_Problem_
Please return every row below word for word, leaving the pictures out.

....

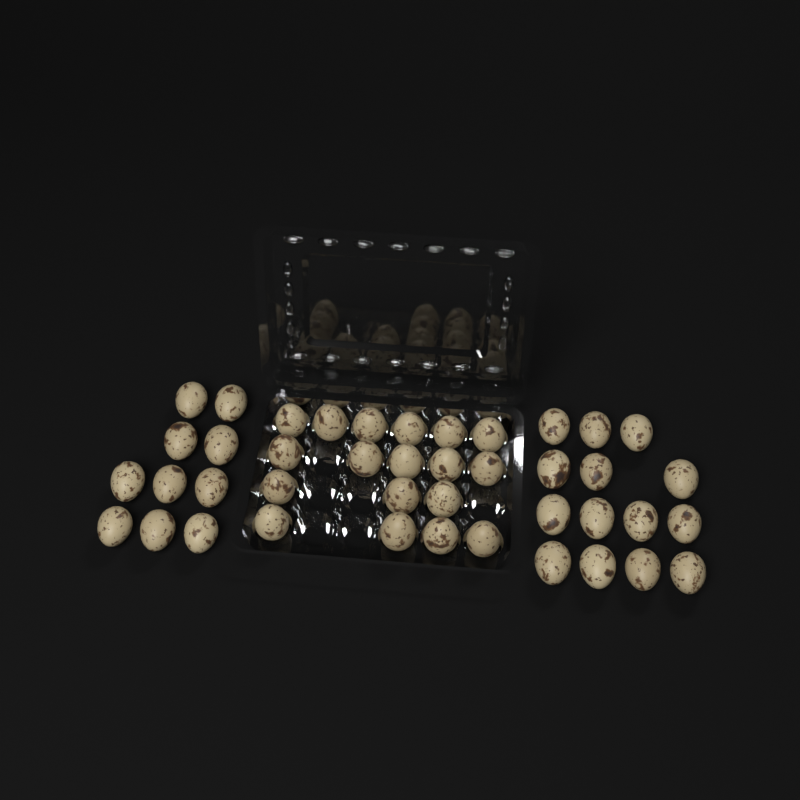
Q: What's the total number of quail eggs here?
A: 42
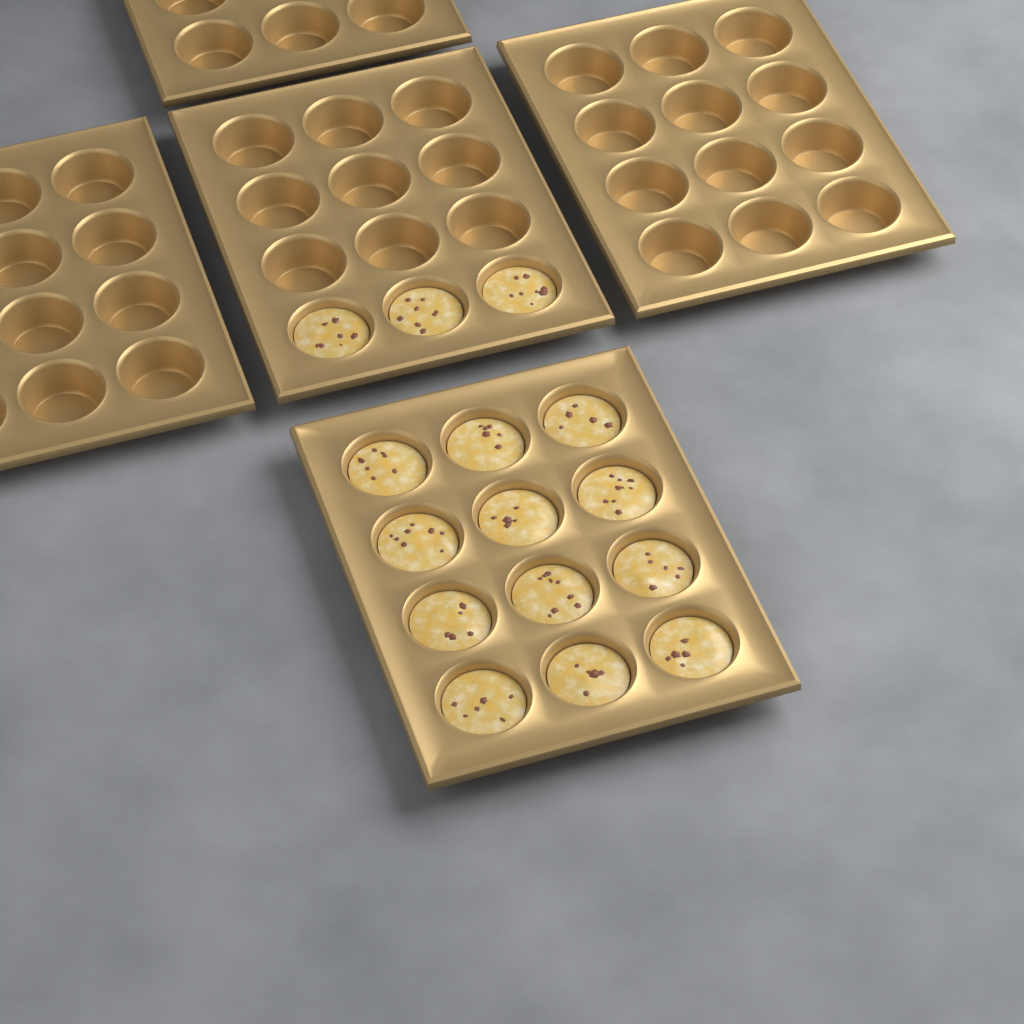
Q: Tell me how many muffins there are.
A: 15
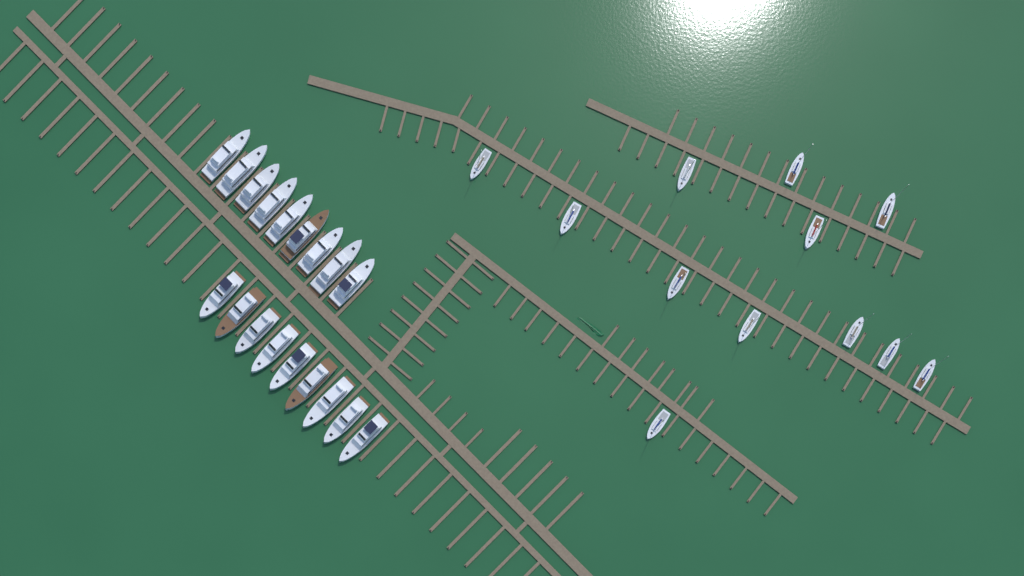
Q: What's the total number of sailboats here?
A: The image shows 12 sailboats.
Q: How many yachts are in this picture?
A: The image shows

....

_Response for this exercise_
Q: What's the total number of quail eggs here?
A: 42
Q: Tell me how many muffins there are.
A: 15
Q: What's the total number of sailboats here?
A: The image shows 12 sailboats.
Q: How many yachts are in this picture?
A: The image shows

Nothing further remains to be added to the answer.